Range-North and Central America; region wide in appropriate habitat in the PNW.
Eats-Both living and dead terrestrial insects that fall into the water, as well as aquatic insects that come to the surface; will engage in cannibalism during food shortages.
Eaten by-Frogs, Dytiscus beetles, fish, and birds are known to prey on them, although the distasteful secretions of the metathoracic scent glands probably limit their importance in the diet of any of these organisms.
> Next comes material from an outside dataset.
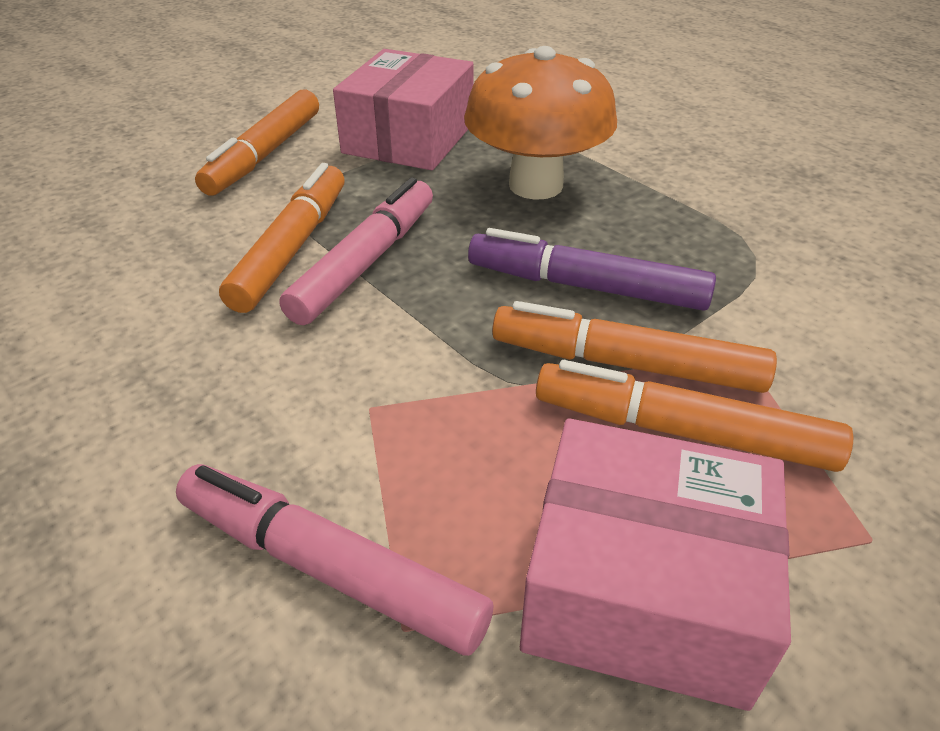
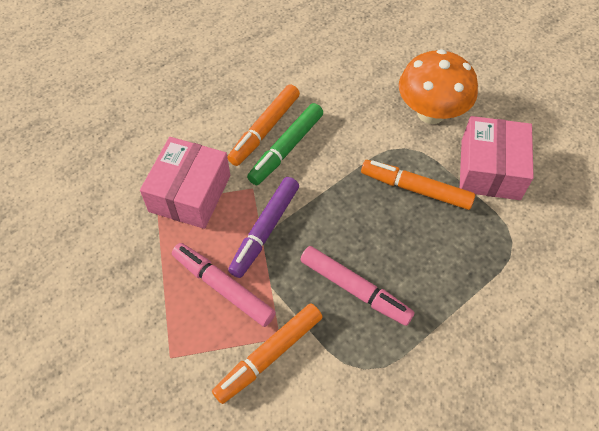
green marker: 0 -> 1
orange marker: 4 -> 3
However, nymphs and those molting into adults lack such glands, and are therefore more susceptible to predation by organisms that haven’t previously experienced the distasteful adults.
Adults active– Possibly year around, although they go into diapause when their habitat water freezes.
Life cycle-Eggs are laid on plant stems at the water’s edge, and on objects just below the surface, and incubation takes 1-2 weeks; they go through 5 nymphal stages (instars) before adulthood, which takes 3-6 weeks depending on air and water temperature; in our region they appear to have 1-3 broods per year, although each individual female only reproduces one per year; may live up to 18 months.
Etymology of names–Aquarius is from the Latin for ‘of water’, but whether this just refers to their habitat, or has connotations regarding the constellation, I cannot ascertain. The specific epithet remigis is from the Latin for ‘rowers’, an obvious reference to their means of locomotion.